Nyanyian tonggeret melengking nyaring dari arah pohon palem
yang berdiri tegak. Saat tonggeret bernyanyi itu artinya musim penghujan sudah
berada di penghujungnya meski cuaca di Luwuk akhir-akhir ini semakin tidak
jelas apakah musim hujan atau musim kemarau. Saya selalu suka mendengar
nyanyian serangga yang punya daur hidup menakjubkan itu. Pertama kali saya
mendengar suara tonggeret atau dalam istilah jawa garengpung itu adalah saat mamak mengajak saya jalan-jalan ke
perbukitan Gondosuli lebih dari dua puluh tahun yang lalu. Suaranya yang berisik
tapi menenangkan itu terkadang mampir juga ke plafon rumah di atas bukit kami
di kala senja.
Tiupan angin menimbulkan tarian dedaunan yang saling
berbisik. Tiga orang anak lelaki sedang bermain di seberang jalan dekat taman
di samping kantor Telkom. Seorang lelaki muda tampak sedang memotret seorang
gadis belia di dekat sebuah pohon bunga tak jauh dari tempat saya berada. Suara
renjis tawa mereka menjadi lantunan yang berpadu harmoni dengan suara lain yang
saya sesap di sore itu. Di bawah bayang-bayang pohon palem, saya duduk menyelonjorkan
kedua kaki, bersandar pada undakan beton rendah yang saya lapisi dengan sandal
jepit agar tidak menyiksa punggung, meletakkan handphone dan tas selempang kecil
di dekat sandal jepit lainnya yang berbaring begitu saja di atas rumput. Saya
mencoba memotret semua peristiwa yang bergulir di sekitar saya saat itu: langit
biru, awan abu-abu, cahaya matari yang temaram, bukit, udara, hijaunya dedaunan,
dan mencoba untuk menuangkannya dalam tulisan. Tapi saya tak mampu kecuali
hanya sebagian kecilnya saja.
Arus lalu lintas di depan Gelora sudah mulai ramai, begitu
juga dengan jalan Ir. Sukarno yang sedang saya belakangi. Sekelompok anak muda,
sepertinya fans dari sebuah klub Eropa, tampak sedang menyiapkan booth untuk
acara nonton bareng di halaman sebuah rumah besar yang ada di sisi jalan. Saya membuka
buku Fatherland yang sebelumnya saya pegang, membolak-balik beberapa halamannya,
meletakkan pembatasnya di samping handphone saya dan mulai membaca.

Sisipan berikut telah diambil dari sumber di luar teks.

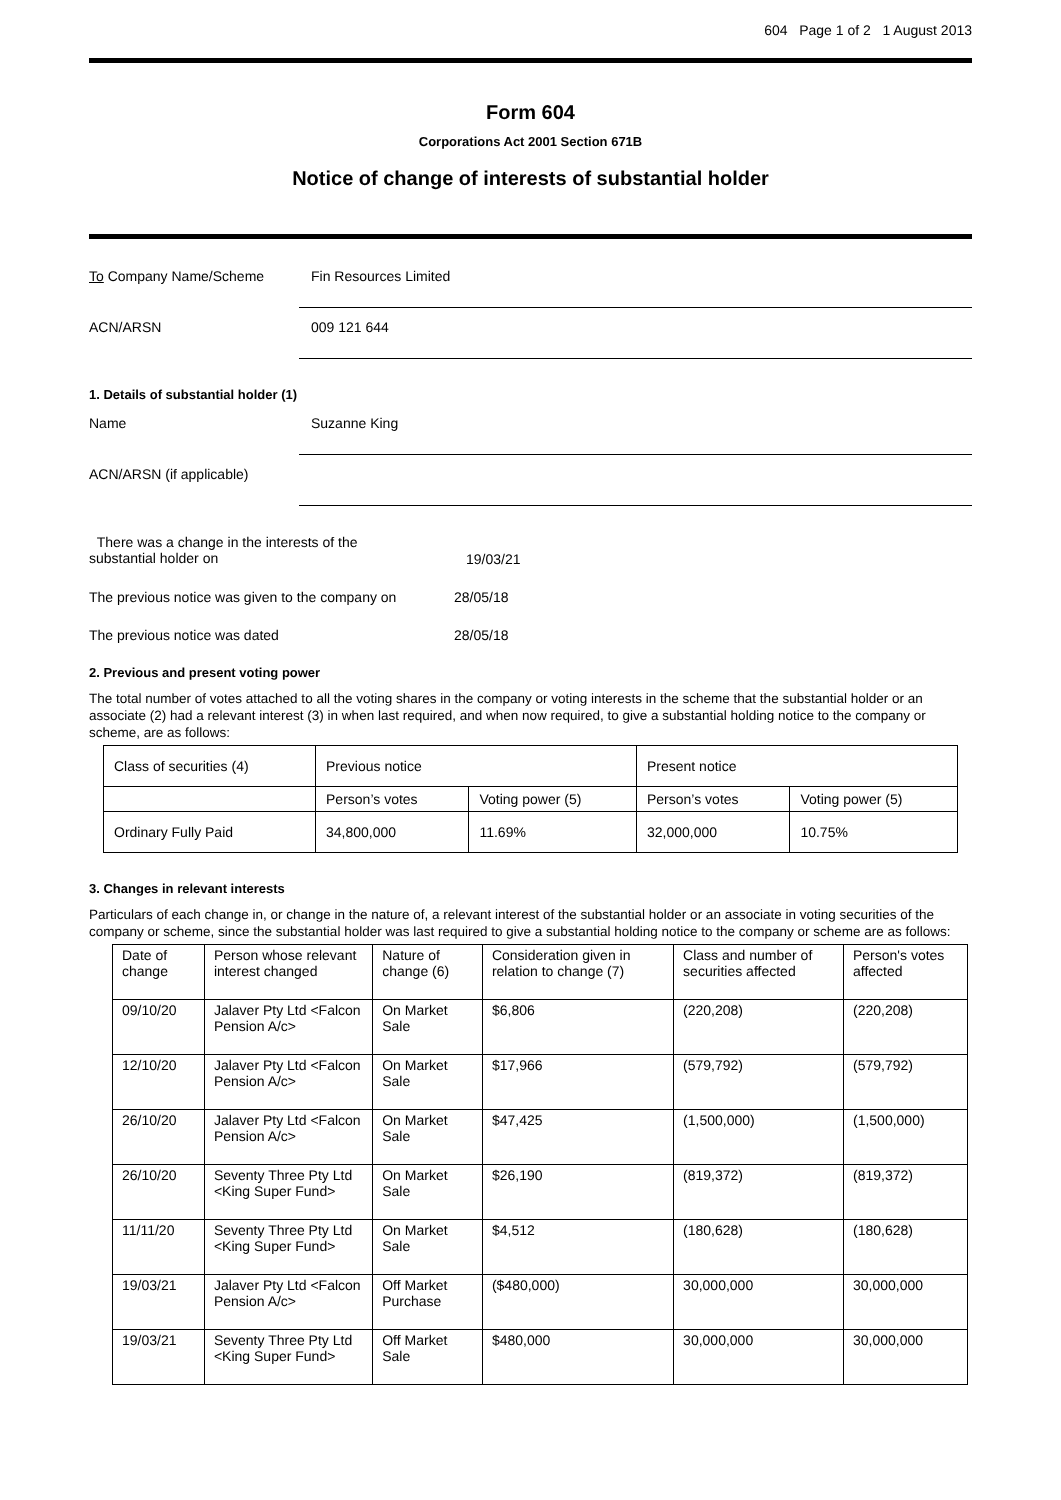604 Page 1 of 2 1 August 2013
Form 604
Corporations Act 2001 Section 671B
Notice of change of interests of substantial holder
To Company Name/Scheme
Fin Resources Limited
ACN/ARSN
009 121 644
1. Details of substantial holder (1)
Name
Suzanne King
ACN/ARSN (if applicable)
There was a change in the interests of the
substantial holder on
19/03/21
The previous notice was given to the company on
28/05/18
The previous notice was dated 28/05/18
2. Previous and present voting power
The total number of votes attached to all the voting shares in the company or voting interests in the scheme that the substantial holder or an associate (2) had a relevant interest (3) in when last required, and when now required, to give a substantial holding notice to the company or scheme, are as follows:
| Class of securities (4) | Previous notice | | Present notice | |
| --- | --- | --- | --- | --- |
| | Person’s votes | Voting power (5) | Person’s votes | Voting power (5) |
| Ordinary Fully Paid | 34,800,000 | 11.69% | 32,000,000 | 10.75% |
3. Changes in relevant interests
Particulars of each change in, or change in the nature of, a relevant interest of the substantial holder or an associate in voting securities of the company or scheme, since the substantial holder was last required to give a substantial holding notice to the company or scheme are as follows:
| Date of change | Person whose relevant interest changed | Nature of change (6) | Consideration given in relation to change (7) | Class and number of securities affected | Person's votes affected |
| --- | --- | --- | --- | --- | --- |
| 09/10/20 | Jalaver Pty Ltd <Falcon Pension A/c> | On Market Sale | $6,806 | (220,208) | (220,208) |
| 12/10/20 | Jalaver Pty Ltd <Falcon Pension A/c> | On Market Sale | $17,966 | (579,792) | (579,792) |
| 26/10/20 | Jalaver Pty Ltd <Falcon Pension A/c> | On Market Sale | $47,425 | (1,500,000) | (1,500,000) |
| 26/10/20 | Seventy Three Pty Ltd <King Super Fund> | On Market Sale | $26,190 | (819,372) | (819,372) |
| 11/11/20 | Seventy Three Pty Ltd <King Super Fund> | On Market Sale | $4,512 | (180,628) | (180,628) |
| 19/03/21 | Jalaver Pty Ltd <Falcon Pension A/c> | Off Market Purchase | ($480,000) | 30,000,000 | 30,000,000 |
| 19/03/21 | Seventy Three Pty Ltd <King Super Fund> | Off Market Sale | $480,000 | 30,000,000 | 30,000,000 |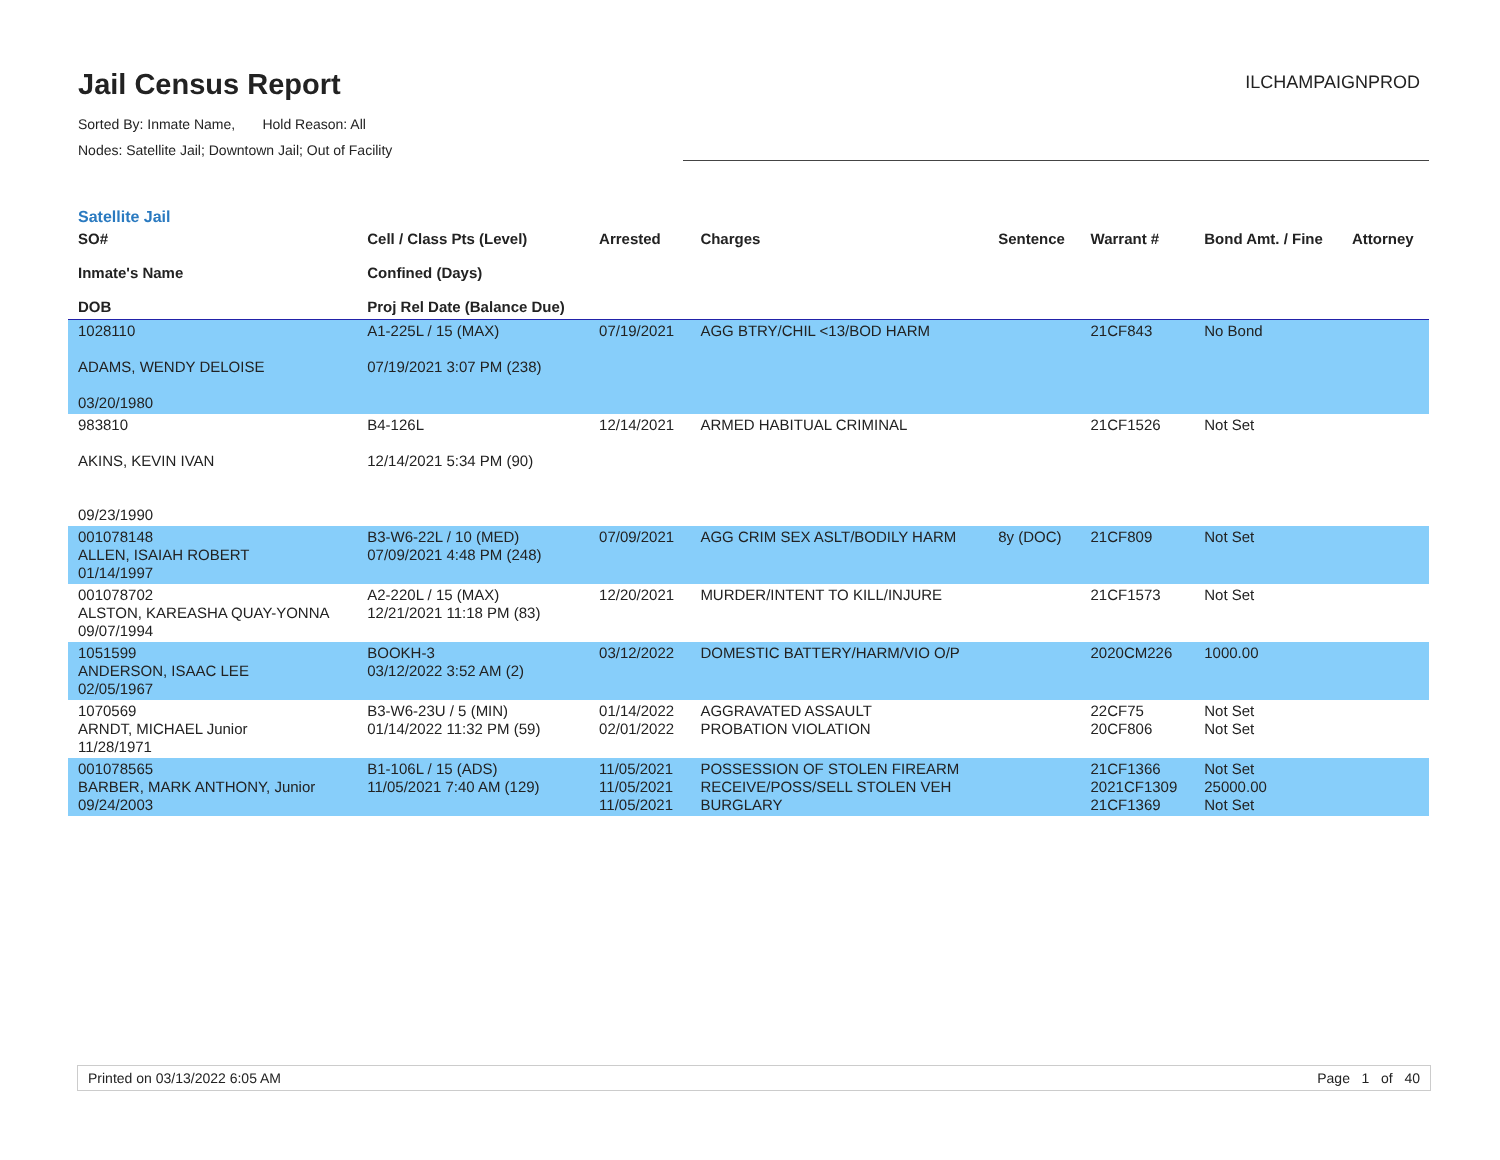Jail Census Report
ILCHAMPAIGNPROD
Sorted By: Inmate Name, Hold Reason: All
Nodes: Satellite Jail; Downtown Jail; Out of Facility
Satellite Jail
| SO# Inmate's Name DOB | Cell / Class Pts (Level) Confined (Days) Proj Rel Date (Balance Due) | Arrested | Charges | Sentence | Warrant # | Bond Amt. / Fine | Attorney |
| --- | --- | --- | --- | --- | --- | --- | --- |
| 1028110 ADAMS, WENDY DELOISE 03/20/1980 | A1-225L / 15 (MAX) 07/19/2021 3:07 PM (238) | 07/19/2021 | AGG BTRY/CHIL <13/BOD HARM | | 21CF843 | No Bond | |
| 983810 AKINS, KEVIN IVAN 09/23/1990 | B4-126L 12/14/2021 5:34 PM (90) | 12/14/2021 | ARMED HABITUAL CRIMINAL | | 21CF1526 | Not Set | |
| 001078148 ALLEN, ISAIAH ROBERT 01/14/1997 | B3-W6-22L / 10 (MED) 07/09/2021 4:48 PM (248) | 07/09/2021 | AGG CRIM SEX ASLT/BODILY HARM | 8y (DOC) | 21CF809 | Not Set | |
| 001078702 ALSTON, KAREASHA QUAY-YONNA 09/07/1994 | A2-220L / 15 (MAX) 12/21/2021 11:18 PM (83) | 12/20/2021 | MURDER/INTENT TO KILL/INJURE | | 21CF1573 | Not Set | |
| 1051599 ANDERSON, ISAAC LEE 02/05/1967 | BOOKH-3 03/12/2022 3:52 AM (2) | 03/12/2022 | DOMESTIC BATTERY/HARM/VIO O/P | | 2020CM226 | 1000.00 | |
| 1070569 ARNDT, MICHAEL Junior 11/28/1971 | B3-W6-23U / 5 (MIN) 01/14/2022 11:32 PM (59) | 01/14/2022 02/01/2022 | AGGRAVATED ASSAULT PROBATION VIOLATION | | 22CF75 20CF806 | Not Set Not Set | |
| 001078565 BARBER, MARK ANTHONY, Junior 09/24/2003 | B1-106L / 15 (ADS) 11/05/2021 7:40 AM (129) | 11/05/2021 11/05/2021 11/05/2021 | POSSESSION OF STOLEN FIREARM RECEIVE/POSS/SELL STOLEN VEH BURGLARY | | 21CF1366 2021CF1309 21CF1369 | Not Set 25000.00 Not Set | |
Printed on 03/13/2022 6:05 AM Page 1 of 40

Sore itu saya sedianya mengantarkan teman-teman istri saya
ke lokasi pengajian di luar kota, tapi batal karena satu dan lain hal. Saat hendak
kembali ke kantor untuk lanjut lembur, saya mengurungkan niat itu dan mengarahkan
mobil saya ke arah Masjid Agung. Saya berniat untuk bertetirah sebentar di
bawah bayang-bayang menaranya dan membaca buku di situ. Sebuah lagu dari Blake
Shelton dan The Band Perry menemani perjalanan saya saat mobil yang saya
kendarai memasuki areal Masjid Agung. Sekelompok anak kecil tampak sedang
latihan karate di pelataran masjid yang diteduhi bayangan masjid, sementara ada
dua orang laki-laki paruh baya tampak sedang duduk di bawah bayang-bayang
menara. Menyadari bahwa calon lokasi nongkrong saya sudah digunakan orang lain,
saya lalu mengurungkan niat untuk duduk-duduk di lokasi itu dan mengarahkan
kendaraan saya ke tempat lain sampai akhirnya sebuah undakan di atas taman
Gelora, tempat latihan silat, yang ada di depan kantor Telkom menjadi destinasi akhir saya sore itu.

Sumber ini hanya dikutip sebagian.